Workers' compensation Workplace exposures

‘Much more must be done’: Report criticizes New York state’s workers’ comp system amid pandemic

New York bus driver
Photo: Xackery Irving/iStockphoto

New York — Fewer than 10% of the estimated 250,000 employees who contracted COVID-19 while on the job last year in New York state filed for workers’ compensation benefits, and fewer than 1% have received a hearing, according to a recent report from the New York Committee for Occupational Safety and Health.

The report, System Failure: Essential Workers and COVID-19 in New York State, notes that around 21,000 employees in the state filed for workers’ comp benefits after contracting COVID-19. Between 1,000 and 2,000 of those employees have gotten a hearing.

Occupational disease claims, according to the report, involve the lowest filing rates among workplace injury and illnesses. According to some estimates, that claim rate may be around the “low single digits,” similar to the COVID-19 filing rates. This can be attributed to, at least in part, to “poor recognition of the relationship between work and the illness, as well as the system’s poor track record in recognizing and compensating occupational diseases.”

INSTRUCTIONS TO FOLLOW
According to the article on New York's workers' comp system, about how many employees in the state filed for workers' comp benefits after contracting COVID-19? The records have nothing to do with the article.

RECORD SET
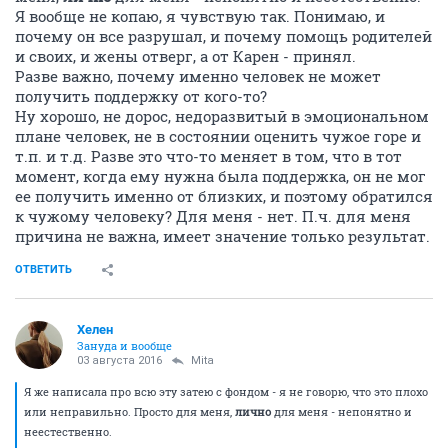
Я вообще не копаю, я чувствую так. Понимаю, и
почему он все разрушал, и почему помощь родителей
и своих, и жены отверг, а от Карен - принял.
Разве важно, почему именно человек не может
получить поддержку от кого-то?
Ну хорошо, не дорос, недоразвитый в эмоциональном
плане человек, не в состоянии оценить чужое горе и
т.п. и т.д. Разве это что-то меняет в том, что в тот
момент, когда ему нужна была поддержка, он не мог
ее получить именно от близких, и поэтому обратился
к чужому человеку? Для меня - нет. П.ч. для меня
причина не важна, имеет значение только результат.
ОТВЕТИТЬ
Хелен
Зануда и вообще
03 августа 2016
Mita
Я же написала про всю эту затею с фондом - я не говорю, что это плохо
или неправильно. Просто для меня,
лично
для меня - непонятно и
неестественно.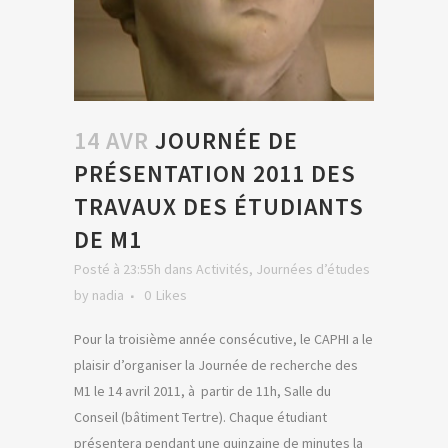
14 AVR
JOURNÉE DE
PRÉSENTATION 2011 DES
TRAVAUX DES ÉTUDIANTS
DE M1
Posté à 23:55h
dans
Activités
,
Journées d’études
by
nadia
0
Likes
Pour la troisième année consécutive, le CAPHI a le
plaisir d’organiser la Journée de recherche des
M1 le 14 avril 2011, à partir de 11h, Salle du
Conseil (bâtiment Tertre). Chaque étudiant
présentera pendant une quinzaine de minutes la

RESULT OF THE EXERCISE
Around 21,000.